The plan is to bore the public by drilling down on microfacts to claim that’s not what they’re doing. https://t.co/G917Pups1i
— Irin Carmon (@irin) October 4, 2019
Right. It's the perfect case to completely gut Roe with a classic Roberts bullshit-minimalist opinion asserting that Casey remains good law, it's just that regulations that make it impossible for any abortion clinic to remain open aren't an "undue burden" https://t.co/4S8w8mB85z
— Scott Lemieux (@LemieuxLGM) October 4, 2019
In 1992, the Court held in Planned Parenthood v. Casey that "unnecessary health regulations that have the purpose or effect of presenting a substantial obstacle to a woman seeking an abortion impose an undue burden on the right" to one. It makes sense that a more conservative Court will jettison that principle -- or, more likely, claim to uphold it while creating massive opportunities for states to enact just such regulations.

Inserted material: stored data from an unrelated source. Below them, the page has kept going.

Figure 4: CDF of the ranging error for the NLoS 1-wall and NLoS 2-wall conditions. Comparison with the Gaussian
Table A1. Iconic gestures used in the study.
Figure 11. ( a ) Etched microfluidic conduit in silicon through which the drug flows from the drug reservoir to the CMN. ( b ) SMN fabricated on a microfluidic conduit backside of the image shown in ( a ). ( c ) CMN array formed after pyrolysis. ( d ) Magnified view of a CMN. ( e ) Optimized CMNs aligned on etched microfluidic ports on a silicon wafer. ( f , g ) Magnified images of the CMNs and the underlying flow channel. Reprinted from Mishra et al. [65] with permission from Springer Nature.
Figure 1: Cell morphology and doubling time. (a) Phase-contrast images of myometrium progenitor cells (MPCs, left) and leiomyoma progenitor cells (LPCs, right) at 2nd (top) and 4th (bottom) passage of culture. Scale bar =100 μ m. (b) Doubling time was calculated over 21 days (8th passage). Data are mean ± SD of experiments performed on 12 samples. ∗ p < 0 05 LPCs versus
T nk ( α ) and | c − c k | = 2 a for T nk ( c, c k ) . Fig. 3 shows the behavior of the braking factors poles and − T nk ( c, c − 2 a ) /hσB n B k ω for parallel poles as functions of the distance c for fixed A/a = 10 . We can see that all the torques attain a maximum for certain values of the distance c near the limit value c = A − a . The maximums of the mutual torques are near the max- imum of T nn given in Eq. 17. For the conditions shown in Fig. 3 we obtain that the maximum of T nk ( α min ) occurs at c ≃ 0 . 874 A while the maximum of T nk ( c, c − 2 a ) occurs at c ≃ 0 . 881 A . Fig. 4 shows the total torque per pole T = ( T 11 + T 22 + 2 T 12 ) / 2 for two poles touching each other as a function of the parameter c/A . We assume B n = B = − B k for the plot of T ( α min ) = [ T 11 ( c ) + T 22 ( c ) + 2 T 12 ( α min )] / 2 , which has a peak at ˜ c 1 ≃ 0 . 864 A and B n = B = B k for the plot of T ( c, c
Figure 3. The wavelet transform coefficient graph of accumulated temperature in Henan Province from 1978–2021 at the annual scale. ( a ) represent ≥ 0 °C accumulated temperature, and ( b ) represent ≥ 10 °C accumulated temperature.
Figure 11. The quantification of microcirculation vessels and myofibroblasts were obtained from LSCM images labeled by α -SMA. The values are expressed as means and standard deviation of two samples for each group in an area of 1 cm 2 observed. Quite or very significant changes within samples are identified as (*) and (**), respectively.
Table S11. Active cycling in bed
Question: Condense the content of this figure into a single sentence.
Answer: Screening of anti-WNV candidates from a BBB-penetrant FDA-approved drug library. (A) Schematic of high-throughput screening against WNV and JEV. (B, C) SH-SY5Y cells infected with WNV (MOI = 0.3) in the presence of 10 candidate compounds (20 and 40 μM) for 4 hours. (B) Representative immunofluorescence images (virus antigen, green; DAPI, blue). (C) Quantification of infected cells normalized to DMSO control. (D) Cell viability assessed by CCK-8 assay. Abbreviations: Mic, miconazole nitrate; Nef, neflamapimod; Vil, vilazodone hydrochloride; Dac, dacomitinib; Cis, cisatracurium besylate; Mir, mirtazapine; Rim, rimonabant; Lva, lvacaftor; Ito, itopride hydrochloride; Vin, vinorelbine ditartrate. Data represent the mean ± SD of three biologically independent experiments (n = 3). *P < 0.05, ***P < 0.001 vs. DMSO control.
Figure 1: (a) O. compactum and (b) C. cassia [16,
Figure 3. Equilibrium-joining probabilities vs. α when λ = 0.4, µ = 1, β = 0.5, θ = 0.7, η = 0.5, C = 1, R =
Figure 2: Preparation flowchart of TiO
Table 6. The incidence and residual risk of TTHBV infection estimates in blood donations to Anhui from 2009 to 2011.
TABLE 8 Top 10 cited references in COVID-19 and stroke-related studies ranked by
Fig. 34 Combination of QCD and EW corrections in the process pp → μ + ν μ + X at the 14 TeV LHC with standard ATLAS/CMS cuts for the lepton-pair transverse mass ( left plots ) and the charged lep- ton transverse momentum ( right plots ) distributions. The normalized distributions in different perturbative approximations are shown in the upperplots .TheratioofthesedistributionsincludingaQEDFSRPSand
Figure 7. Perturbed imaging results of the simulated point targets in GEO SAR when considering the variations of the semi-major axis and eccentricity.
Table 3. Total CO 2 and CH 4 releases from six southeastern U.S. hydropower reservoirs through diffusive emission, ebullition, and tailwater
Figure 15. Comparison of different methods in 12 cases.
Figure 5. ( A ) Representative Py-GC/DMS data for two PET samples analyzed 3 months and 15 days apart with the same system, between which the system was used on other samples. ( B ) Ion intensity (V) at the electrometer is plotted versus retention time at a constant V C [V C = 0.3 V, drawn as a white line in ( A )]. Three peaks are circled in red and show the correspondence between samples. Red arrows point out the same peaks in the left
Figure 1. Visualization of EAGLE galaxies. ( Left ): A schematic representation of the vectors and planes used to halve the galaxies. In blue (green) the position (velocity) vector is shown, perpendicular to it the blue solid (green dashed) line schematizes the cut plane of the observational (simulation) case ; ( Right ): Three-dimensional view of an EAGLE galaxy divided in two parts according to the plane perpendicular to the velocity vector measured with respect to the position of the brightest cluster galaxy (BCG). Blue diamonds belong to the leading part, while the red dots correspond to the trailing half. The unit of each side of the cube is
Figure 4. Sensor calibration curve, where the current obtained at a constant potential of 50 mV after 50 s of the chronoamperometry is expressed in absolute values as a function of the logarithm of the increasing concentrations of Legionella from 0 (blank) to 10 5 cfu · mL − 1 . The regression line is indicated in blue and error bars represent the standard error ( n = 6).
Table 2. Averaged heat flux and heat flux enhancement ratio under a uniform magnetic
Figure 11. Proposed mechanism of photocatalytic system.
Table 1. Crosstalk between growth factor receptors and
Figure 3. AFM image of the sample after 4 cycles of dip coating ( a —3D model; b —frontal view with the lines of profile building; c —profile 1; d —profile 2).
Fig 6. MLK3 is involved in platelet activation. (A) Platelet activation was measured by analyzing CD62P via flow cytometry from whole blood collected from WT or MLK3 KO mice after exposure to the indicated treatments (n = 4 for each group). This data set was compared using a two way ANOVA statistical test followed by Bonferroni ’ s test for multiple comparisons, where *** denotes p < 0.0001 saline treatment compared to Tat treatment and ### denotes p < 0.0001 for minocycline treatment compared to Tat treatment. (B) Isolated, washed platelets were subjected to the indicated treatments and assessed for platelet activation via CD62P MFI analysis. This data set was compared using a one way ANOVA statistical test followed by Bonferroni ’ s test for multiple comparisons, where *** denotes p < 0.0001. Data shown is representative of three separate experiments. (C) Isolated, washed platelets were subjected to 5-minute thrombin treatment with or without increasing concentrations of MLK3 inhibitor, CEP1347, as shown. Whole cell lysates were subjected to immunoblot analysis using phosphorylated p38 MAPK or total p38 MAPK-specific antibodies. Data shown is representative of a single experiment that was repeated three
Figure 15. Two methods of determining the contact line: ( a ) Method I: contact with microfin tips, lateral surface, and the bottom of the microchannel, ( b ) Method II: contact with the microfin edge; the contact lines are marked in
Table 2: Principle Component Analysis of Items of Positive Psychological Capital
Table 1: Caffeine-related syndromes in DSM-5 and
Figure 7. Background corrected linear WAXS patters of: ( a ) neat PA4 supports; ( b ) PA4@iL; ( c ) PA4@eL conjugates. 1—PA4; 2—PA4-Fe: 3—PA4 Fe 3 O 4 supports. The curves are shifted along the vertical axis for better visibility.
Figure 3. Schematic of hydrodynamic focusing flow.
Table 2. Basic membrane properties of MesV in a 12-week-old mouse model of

But does John Roberts really want GOP-appointed Supreme Court justices blamed for a sudden massive decrease in abortion availability a few months before a presidential election?
I think this raises the possibility that Roberts will join with the Court's liberals to say, "Hey, this is just like the Texas law, so I'm going to shock you by upholding precedent and striking it down." Which won't prevent the Court from doing precisely what Carmon and Lemieux fear after the election, in response to a different challenge to Roe.
If I'm right, Roberts could be planning two counterintuitive rulings in an election year. The court has also agreed to hear Texas v. United States, a case that could completely dismantle Obamacare. I've already predicted that Roberts will once again be the fifth vote to save Obamacare, and I stand by that prediction -- he doesn't want massive numbers of people losing health insurance in an election year as a result of a ruling by five Republican appointees.
Roberts doesn't want potential Democratic voters angry and riled up, and he'll be pleased if Republican voters' takeaway is "We need to reelect Donald Trump because we obviously need even more right-wing justices on the Supreme Court." If I'm right, he'll take the heat -- the angry tweets from President Trump, the calls for his impeachment on Fox and talk radio -- if it leads to a Trump win and thus puts more Federalist Society corporatists on the bench. The right-wing judicial establishment has been playing the long game for years, and Roberts knows that an election year is a good time to fake being a centrist, even if the man who'll directly benefit from the fakery, Donald Trump, doesn't get it.